Kayo Dot avait surpris en annoncant en 2013 la sortie de Hubardo, un concept-album d’une durée de cent minutes, un an seulement après Gamma Knife. Depuis son premier album Choirs of the Eye sorti en 2003, le groupe de Boston n’avait cessé d’aller vers une musique plus abstraite et déconstruite, se détournant des influences rock et metal pour aller vers le jazz expérimental et le RIO. Avec Gamma Knife sorti en 2012, Toby Driver, la tête pensante de Kayo Dot, a cessé cette fuite en avant pour revenir vers ses premières influences et Hubardo continue dans cette voie vers des formes plus concrètes.

Passé une introduction pour le moins déroutante, le reste ne tarde pas à dévoiler ses qualités. Le retour à une musique plus directe est marqué tout d’abord par une durée des composition plus courtes, (pour Kayo Dot, du moins) qui ne dépassent pas les treize minutes, ainsi que des mélodies plus présentes.

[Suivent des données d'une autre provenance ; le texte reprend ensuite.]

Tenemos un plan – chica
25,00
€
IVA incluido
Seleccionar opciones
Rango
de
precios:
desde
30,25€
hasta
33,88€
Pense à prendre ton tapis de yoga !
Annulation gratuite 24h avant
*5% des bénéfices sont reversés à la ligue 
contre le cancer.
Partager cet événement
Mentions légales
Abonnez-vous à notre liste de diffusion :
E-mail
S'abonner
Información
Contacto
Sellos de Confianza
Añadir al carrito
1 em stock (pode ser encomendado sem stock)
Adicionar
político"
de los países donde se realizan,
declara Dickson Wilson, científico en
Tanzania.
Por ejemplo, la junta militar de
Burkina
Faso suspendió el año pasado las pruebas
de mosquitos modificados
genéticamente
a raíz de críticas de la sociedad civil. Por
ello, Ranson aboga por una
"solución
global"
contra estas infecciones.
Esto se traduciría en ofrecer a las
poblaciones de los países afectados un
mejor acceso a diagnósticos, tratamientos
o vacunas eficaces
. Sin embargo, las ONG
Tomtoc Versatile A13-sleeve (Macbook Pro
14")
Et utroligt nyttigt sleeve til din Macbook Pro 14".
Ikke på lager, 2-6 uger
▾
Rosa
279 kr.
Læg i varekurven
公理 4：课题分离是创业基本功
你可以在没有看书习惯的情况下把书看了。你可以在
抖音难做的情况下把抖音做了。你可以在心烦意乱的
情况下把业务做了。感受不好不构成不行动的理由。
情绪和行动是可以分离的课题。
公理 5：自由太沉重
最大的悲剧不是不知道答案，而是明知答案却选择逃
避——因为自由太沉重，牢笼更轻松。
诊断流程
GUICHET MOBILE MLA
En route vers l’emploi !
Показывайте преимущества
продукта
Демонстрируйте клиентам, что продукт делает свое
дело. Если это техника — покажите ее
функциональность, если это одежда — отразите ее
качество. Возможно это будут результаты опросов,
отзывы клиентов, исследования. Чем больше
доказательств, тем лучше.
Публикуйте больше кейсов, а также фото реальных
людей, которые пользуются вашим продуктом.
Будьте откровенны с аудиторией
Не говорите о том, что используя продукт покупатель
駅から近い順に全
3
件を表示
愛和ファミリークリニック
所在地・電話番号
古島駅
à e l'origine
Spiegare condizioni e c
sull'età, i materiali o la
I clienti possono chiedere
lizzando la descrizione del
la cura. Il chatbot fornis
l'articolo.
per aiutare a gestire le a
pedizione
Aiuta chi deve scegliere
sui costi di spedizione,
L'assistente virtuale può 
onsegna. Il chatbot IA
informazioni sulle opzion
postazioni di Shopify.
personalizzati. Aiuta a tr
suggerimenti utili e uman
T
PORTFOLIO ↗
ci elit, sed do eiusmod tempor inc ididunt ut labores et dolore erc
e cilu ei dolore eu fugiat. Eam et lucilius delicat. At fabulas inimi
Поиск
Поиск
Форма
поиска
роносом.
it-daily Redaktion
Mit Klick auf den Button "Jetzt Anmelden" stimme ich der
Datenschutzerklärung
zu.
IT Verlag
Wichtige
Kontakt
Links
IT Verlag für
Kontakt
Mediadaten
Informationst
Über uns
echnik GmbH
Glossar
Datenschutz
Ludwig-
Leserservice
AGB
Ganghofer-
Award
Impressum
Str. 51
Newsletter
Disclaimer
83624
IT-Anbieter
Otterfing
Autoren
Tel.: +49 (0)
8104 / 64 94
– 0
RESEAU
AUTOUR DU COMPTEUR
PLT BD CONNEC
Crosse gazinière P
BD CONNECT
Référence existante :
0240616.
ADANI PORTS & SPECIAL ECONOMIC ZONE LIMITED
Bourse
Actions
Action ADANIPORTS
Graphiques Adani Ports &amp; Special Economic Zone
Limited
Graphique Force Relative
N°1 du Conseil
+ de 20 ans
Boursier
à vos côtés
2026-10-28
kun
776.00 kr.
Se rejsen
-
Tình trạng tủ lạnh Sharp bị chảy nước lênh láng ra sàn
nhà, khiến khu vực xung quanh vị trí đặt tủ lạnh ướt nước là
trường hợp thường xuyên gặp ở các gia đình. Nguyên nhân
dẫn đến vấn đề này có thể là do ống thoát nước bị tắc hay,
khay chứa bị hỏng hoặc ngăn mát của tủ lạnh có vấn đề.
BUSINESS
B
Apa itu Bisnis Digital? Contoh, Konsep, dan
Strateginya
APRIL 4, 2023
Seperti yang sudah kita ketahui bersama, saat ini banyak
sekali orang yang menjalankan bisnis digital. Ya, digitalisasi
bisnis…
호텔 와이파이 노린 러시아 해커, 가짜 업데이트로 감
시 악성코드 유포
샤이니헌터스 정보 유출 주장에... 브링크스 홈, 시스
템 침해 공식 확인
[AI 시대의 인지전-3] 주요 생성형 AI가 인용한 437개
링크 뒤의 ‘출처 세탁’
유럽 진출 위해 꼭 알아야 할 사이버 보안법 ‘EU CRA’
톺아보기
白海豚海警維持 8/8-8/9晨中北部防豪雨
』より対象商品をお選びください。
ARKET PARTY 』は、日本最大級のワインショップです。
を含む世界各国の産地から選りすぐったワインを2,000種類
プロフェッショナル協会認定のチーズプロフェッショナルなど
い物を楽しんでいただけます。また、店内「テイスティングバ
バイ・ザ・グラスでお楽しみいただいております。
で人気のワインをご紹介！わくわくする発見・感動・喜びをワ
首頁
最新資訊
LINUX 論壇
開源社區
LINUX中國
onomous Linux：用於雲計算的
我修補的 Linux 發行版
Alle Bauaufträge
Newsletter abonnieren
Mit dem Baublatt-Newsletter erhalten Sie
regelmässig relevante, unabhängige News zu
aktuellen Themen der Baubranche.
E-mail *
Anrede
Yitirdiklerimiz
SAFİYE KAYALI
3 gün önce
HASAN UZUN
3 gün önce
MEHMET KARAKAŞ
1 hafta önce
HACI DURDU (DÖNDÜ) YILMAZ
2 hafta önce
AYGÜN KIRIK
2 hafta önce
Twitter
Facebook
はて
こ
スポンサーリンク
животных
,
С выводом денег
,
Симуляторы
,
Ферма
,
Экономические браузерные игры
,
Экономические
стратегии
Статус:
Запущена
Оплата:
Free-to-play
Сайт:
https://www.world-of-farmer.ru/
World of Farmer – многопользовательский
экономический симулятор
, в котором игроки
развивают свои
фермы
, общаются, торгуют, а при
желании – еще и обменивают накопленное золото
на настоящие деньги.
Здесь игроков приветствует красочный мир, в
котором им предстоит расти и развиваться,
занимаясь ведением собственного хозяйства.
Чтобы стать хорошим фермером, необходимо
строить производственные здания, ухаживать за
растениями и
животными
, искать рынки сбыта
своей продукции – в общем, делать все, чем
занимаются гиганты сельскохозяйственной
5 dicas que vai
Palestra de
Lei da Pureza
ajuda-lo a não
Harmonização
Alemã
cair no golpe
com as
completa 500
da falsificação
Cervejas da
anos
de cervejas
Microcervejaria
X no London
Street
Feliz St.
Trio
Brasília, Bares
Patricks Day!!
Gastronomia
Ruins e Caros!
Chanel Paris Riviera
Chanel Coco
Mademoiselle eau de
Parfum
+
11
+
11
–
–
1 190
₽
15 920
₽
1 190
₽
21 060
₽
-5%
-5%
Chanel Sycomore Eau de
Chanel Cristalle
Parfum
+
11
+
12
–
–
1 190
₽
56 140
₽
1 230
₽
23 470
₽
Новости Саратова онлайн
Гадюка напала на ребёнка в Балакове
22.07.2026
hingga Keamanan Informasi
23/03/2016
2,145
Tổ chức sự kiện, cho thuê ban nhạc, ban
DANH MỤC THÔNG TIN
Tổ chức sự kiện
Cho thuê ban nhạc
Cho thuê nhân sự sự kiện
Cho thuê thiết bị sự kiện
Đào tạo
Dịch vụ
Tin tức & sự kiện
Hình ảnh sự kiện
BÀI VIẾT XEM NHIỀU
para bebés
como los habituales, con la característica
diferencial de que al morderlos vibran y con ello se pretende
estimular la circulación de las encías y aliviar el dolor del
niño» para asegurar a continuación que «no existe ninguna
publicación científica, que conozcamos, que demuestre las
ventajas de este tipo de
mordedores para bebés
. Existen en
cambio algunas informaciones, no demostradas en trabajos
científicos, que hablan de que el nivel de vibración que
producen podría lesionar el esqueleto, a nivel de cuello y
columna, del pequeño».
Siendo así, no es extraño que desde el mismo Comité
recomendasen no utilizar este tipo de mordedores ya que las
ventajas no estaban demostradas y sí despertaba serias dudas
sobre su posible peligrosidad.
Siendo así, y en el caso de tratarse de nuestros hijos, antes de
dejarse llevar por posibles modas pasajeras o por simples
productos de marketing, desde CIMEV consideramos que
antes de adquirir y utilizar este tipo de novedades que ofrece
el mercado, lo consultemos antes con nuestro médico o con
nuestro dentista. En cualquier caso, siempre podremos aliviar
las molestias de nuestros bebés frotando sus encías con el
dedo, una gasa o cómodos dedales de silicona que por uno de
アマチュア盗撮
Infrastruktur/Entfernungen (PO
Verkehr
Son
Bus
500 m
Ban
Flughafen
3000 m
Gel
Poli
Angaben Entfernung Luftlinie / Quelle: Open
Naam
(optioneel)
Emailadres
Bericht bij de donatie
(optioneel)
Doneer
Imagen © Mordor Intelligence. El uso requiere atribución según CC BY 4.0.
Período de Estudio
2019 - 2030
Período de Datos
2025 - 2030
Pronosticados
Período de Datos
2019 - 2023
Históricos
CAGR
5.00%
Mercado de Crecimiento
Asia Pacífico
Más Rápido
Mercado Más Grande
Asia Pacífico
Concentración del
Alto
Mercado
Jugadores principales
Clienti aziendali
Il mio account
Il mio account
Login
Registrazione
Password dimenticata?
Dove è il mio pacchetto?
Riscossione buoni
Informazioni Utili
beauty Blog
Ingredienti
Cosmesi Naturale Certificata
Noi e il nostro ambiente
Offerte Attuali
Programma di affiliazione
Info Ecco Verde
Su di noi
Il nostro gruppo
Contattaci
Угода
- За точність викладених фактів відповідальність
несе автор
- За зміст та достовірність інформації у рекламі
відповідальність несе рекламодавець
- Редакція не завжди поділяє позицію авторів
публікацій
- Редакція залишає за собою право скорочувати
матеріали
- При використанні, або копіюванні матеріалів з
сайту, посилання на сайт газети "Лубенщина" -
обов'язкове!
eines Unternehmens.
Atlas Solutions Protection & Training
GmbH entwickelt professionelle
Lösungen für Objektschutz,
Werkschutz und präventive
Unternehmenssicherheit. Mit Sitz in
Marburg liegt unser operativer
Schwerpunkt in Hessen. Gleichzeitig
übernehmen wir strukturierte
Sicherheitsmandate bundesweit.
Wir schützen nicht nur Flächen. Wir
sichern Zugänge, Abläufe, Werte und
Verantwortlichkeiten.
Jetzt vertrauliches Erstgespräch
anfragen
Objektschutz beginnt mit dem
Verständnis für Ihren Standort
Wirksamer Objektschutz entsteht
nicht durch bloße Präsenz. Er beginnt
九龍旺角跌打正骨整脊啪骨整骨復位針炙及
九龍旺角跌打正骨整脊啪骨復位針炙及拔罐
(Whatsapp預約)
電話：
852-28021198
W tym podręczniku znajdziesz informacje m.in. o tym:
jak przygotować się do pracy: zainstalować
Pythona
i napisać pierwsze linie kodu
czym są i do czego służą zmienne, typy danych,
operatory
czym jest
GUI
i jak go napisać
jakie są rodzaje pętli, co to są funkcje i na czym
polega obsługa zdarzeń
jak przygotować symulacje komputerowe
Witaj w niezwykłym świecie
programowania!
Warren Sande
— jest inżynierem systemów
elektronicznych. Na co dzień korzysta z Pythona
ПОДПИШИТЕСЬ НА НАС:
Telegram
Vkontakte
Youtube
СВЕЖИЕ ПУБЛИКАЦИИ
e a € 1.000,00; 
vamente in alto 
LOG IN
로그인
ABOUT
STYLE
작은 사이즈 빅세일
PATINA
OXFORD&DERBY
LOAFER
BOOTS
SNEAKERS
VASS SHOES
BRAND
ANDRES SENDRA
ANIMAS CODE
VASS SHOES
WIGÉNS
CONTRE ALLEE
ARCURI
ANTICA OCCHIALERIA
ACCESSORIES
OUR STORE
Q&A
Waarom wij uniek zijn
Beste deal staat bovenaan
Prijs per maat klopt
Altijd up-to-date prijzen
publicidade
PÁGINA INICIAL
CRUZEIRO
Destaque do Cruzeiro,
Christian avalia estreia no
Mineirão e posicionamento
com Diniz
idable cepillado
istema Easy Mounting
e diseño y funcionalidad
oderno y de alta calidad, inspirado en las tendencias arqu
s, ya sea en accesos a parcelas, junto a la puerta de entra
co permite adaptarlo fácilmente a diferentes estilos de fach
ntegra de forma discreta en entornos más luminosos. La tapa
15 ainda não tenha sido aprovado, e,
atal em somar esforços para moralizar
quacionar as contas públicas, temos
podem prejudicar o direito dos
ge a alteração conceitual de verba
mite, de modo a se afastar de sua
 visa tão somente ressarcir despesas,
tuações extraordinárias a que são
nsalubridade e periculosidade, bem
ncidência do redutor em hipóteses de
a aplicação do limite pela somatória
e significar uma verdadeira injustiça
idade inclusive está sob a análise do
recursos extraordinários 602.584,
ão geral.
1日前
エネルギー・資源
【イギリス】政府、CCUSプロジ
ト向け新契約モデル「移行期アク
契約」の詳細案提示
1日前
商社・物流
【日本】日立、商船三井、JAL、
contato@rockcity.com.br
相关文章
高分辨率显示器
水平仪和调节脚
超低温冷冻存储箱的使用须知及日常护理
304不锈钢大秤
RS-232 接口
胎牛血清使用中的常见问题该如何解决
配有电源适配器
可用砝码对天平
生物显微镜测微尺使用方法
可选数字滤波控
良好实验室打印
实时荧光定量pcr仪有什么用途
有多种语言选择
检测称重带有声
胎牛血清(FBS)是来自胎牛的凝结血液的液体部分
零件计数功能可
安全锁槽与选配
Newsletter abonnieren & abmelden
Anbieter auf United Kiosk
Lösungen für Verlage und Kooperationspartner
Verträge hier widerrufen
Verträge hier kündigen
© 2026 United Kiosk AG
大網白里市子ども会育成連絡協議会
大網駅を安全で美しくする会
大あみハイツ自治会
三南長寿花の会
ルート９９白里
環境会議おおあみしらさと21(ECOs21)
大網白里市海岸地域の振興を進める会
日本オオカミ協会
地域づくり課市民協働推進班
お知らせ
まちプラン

Tout au long de cet album construit comme un voyage, Driver navigue entre les tempêtes déchaînées d’un metal hardocre complexe : « Thief », « Vision Adjustment to Another Wavelength », les flots mouvementés du jazz-rock alambiqué et lumineux de « The Wait of the World » et les eaux calmes d’une musique éthérée et irréelle : « The First Matter (Saturn in the Guise of Sadness) », « The Second Operation (Lunar Water) ».

Mais Hubardo n’est pas seulement un retour à ce qui a fait le succès de Choirs of the Eye. Driver se renouvelle par exemple à travers une concision inattendue, « Zlida Caosgi (To Water the Earth) » combine à lui tout seul toutes les facettes du groupe en seulement cinq minutes d’un climax jouissif. La nouveauté vient aussi du bouleversant « The First Matter (Saturn in the Guise of Sadness) » sur lequel les influences cold wave se marient à merveille avec le style si particulier du groupe. Les compositions ont acquis également une certaine maturité et la voix de Driver atteint parfois une profondeur déconcertante jamais encore entendue.

La subtilité des orchestrations et de la production de Toby Driver (en collaboration avec Randall Dunn) est toujours présente, les saxophones, la clarinette, les cordes, et les différents claviers, dont les textures se marient ou forment un contraste, apportent une grande diversité à l’ensemble. La tonalité de Hubardo ne change pas réellement par rapport aux autres albums, on ne quitte jamais vraiment cette noirceur mélancolique et ce profond désespoir qui affectaient déjà la musique de Driver depuis maudlin of the well. Hubardo est aussi sublimé par des textes symboliques aux accents funèbres écrits par Jason Byron. Ce nouvel album marque moins un retour en arrière qu’un retour en force de Kayo Dot. C’est une oeuvre dense, difficile d’accès, à la beauté saisissante.